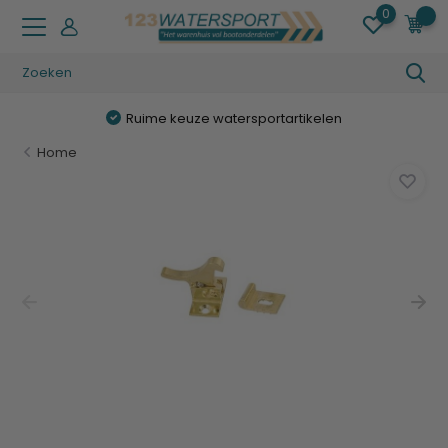
0
0
Ruime keuze watersportartikelen
Home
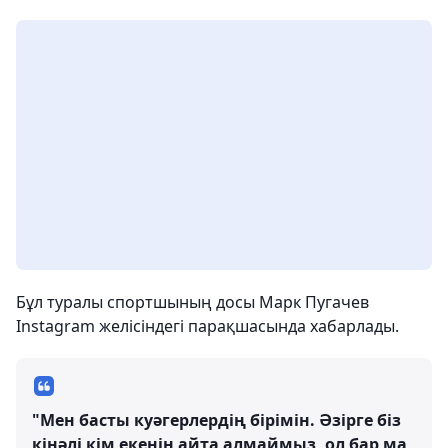
Бұл туралы спортшының досы Марк Пугачев
Instagram желісіндегі парақшасында хабарлады.
"Мен басты куәгерлердің бірімін. Әзірге біз
кінәлі кім екенін айта алмаймыз, ол бар ма,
---*---
EXERCISE REQUIREMENTS. Could the data be reproduced exactly, with the pictures omitted?

TASK ANSWER.
0
0
Ruime keuze watersportartikelen
Home
Бұл туралы спортшының досы Марк Пугачев
Instagram желісіндегі парақшасында хабарлады.
"Мен басты куәгерлердің бірімін. Әзірге біз
кінәлі кім екенін айта алмаймыз, ол бар ма,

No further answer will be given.